Ali Babacan: Eğer bir ittifak olursa partilerin tek bir adayla girmesini biz de destekleriz

Ali Babacan: Eğer bir ittifak olursa partilerin tek bir adayla girmesini biz de destekleriz

DEVA Partisi Genel Başkanı Ali Babacan, cumhurbaşkanlığı seçimine ilişkin olarak, "Eğer bir ittifak olursa, ittifak yapacak partilerin tek bir adayla girmesini biz de destekleriz." dedi.

Babacan, FOX TV'de Çalar Saat programında konuştu. Babacan, "Biz şu an bir ittifakta değiliz ama parlamenter sistem isteyen partilerden biriyiz. Eğer bir ittifak olursa, ittifak yapacak partilerin tek bir adayla girmesini biz de destekleriz. Ama ayrı ayrı seçime gireceksek her partinin genel başkanı aday olur"açıklamasını yaptı. 

Babacan şu ifadeleri kullandı: 

"Döviz kurunun buralarda durabilmesi için Merkez Bankası'nın (MB) bağımsız olması lazım. MB şuan bağımsız değil, Cumhurbaşkanının talimatıyla bir sürü hata yapıyor. Cumhurbaşkanı akıl dışı hareket ettiği için zaten dikkat ederseniz nas kelimesini kullanıyor devamlı. Çünkü rasyonel bir açıklama getiremiyor. Şimdi Merkez Bankası'nın faizi düştü, peki esnafın faizi ne oldu? Bakın sadece ticari kredi faizi yüzde 18'den 24'e çıktı, sadece aralıkta. Cumhurbaşkanı, Merkez Bankası dışında hiçbir faizden bahsetmiyor.

Tarımsal kredilerin tamamı ne kadar dersiniz 2022'nin bütçesinde? 25 milyar. Peki faize ne kadar ödeniyor? Tam 240 milyar.

"Merkez Bankası yanlış planlar yapıyor"

__Veriler__:
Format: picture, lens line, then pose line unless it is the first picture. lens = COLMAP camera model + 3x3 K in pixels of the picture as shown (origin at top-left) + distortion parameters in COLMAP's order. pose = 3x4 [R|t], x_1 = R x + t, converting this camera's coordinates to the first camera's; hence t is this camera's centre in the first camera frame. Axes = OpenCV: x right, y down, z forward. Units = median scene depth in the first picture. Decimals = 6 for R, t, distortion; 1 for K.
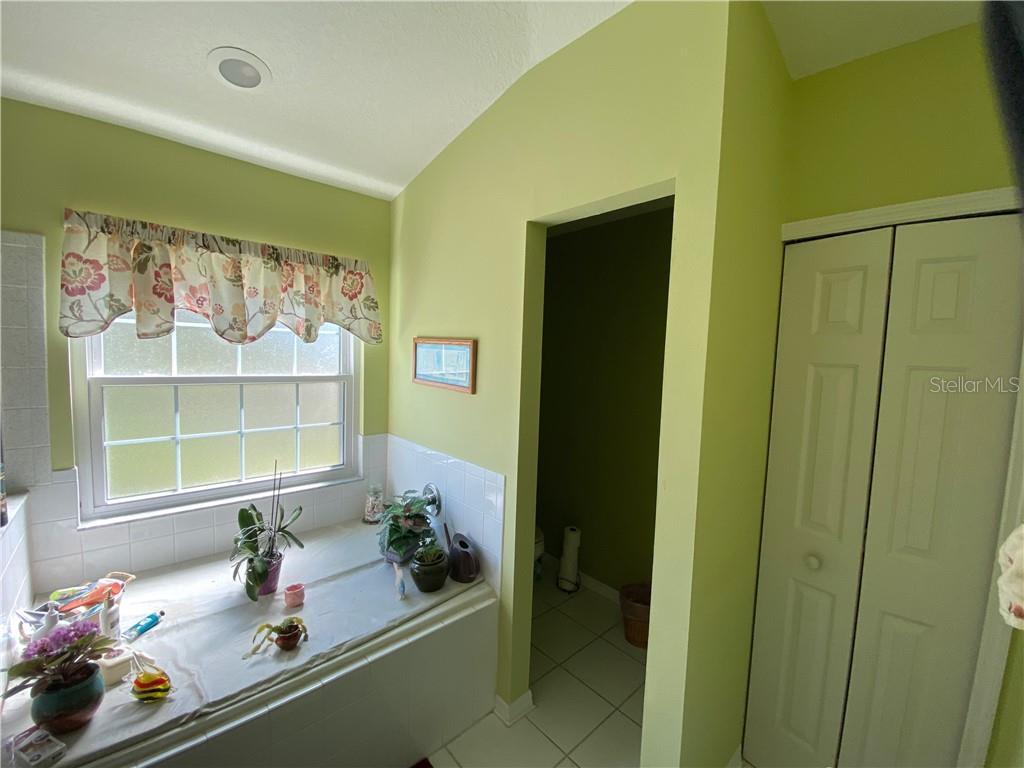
lens RADIAL K [[416.8, 0, 511.0], [0, 416.8, 385.1], [0, 0, 1]] dist [0.019751, -0.019204]
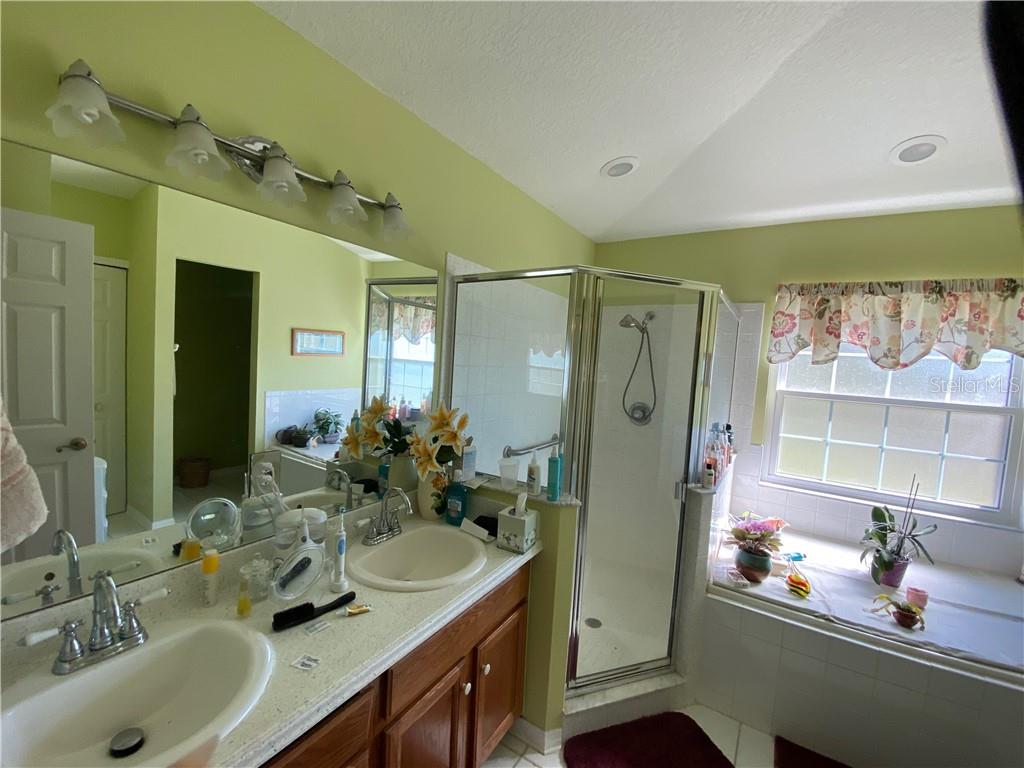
lens RADIAL K [[416.8, 0, 511.0], [0, 416.8, 385.1], [0, 0, 1]] dist [0.019751, -0.019204]
pose [[0.266121, 0.042062, -0.963022, 0.213284], [-0.122114, 0.992470, 0.009603, 0.068568], [0.956173, 0.115043, 0.269253, -0.354323]]
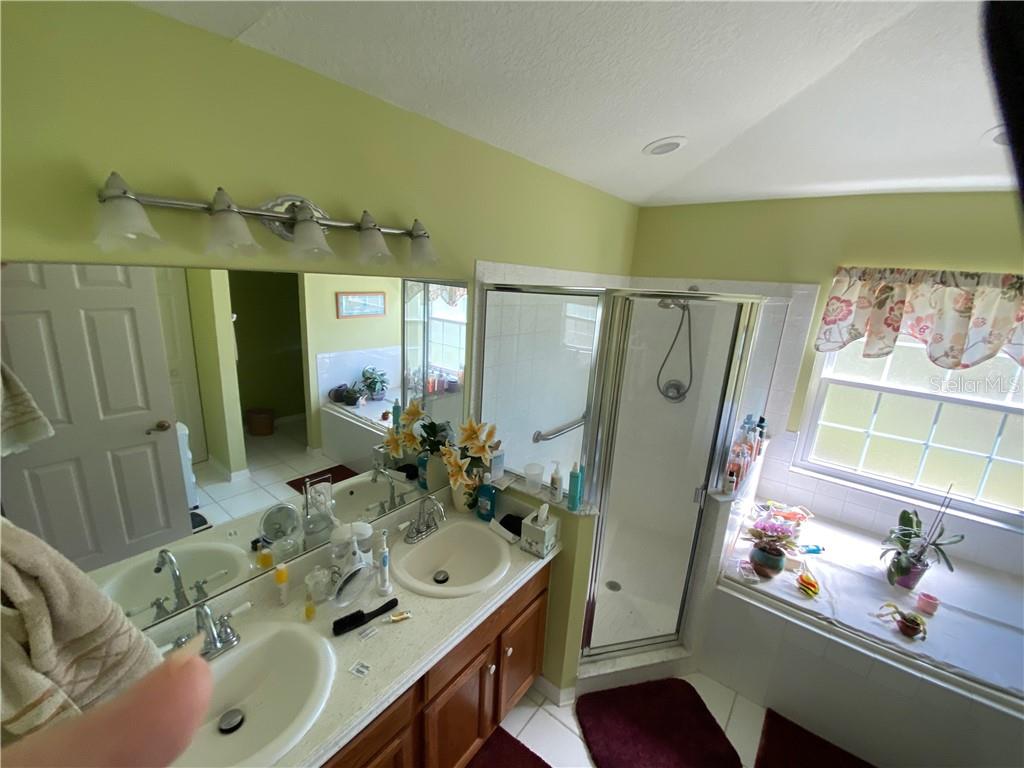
lens RADIAL K [[416.8, 0, 511.0], [0, 416.8, 385.1], [0, 0, 1]] dist [0.019751, -0.019204]
pose [[0.165408, 0.220053, -0.961362, 0.233231], [-0.124553, 0.971646, 0.200977, -0.148851], [0.978329, 0.086497, 0.188126, -0.348046]]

__Yönergeler__:
a) Aşağıdaki üç ifade alıntıyla örtüşüyor mu? Her biri için evet ya da hayır deyin ve kararınızı belirleyen sözleri alıntıdan aynen aktarın.
(i) Babacan, partisinin şu anda bir ittifak içinde olduğunu söylüyor.
(ii) Babacan'a göre ticari kredi faizi yalnızca aralık ayında yüzde 18'den 24'e yükseldi.
(iii) Babacan, 2022 bütçesinde tarımsal kredilerin toplamının 240 milyar olduğunu belirtiyor.
b) Alıntının "Babacan şu ifadeleri" sözlerinden "Tam 240 milyar." sözlerine kadar uzanan kısmını hiçbir değişiklik yapmadan geri verin.

__Görev Yanıtları__:
a)
(i) Hayır: "Biz şu an bir ittifakta değiliz"
(ii) Evet: "sadece ticari kredi faizi yüzde 18'den 24'e çıktı, sadece aralıkta"
(iii) Hayır: "Tarımsal kredilerin tamamı ne kadar dersiniz 2022'nin bütçesinde? 25 milyar."

b)
Babacan şu ifadeleri kullandı: 

"Döviz kurunun buralarda durabilmesi için Merkez Bankası'nın (MB) bağımsız olması lazım. MB şuan bağımsız değil, Cumhurbaşkanının talimatıyla bir sürü hata yapıyor. Cumhurbaşkanı akıl dışı hareket ettiği için zaten dikkat ederseniz nas kelimesini kullanıyor devamlı. Çünkü rasyonel bir açıklama getiremiyor. Şimdi Merkez Bankası'nın faizi düştü, peki esnafın faizi ne oldu? Bakın sadece ticari kredi faizi yüzde 18'den 24'e çıktı, sadece aralıkta. Cumhurbaşkanı, Merkez Bankası dışında hiçbir faizden bahsetmiyor.

Tarımsal kredilerin tamamı ne kadar dersiniz 2022'nin bütçesinde? 25 milyar. Peki faize ne kadar ödeniyor? Tam 240 milyar.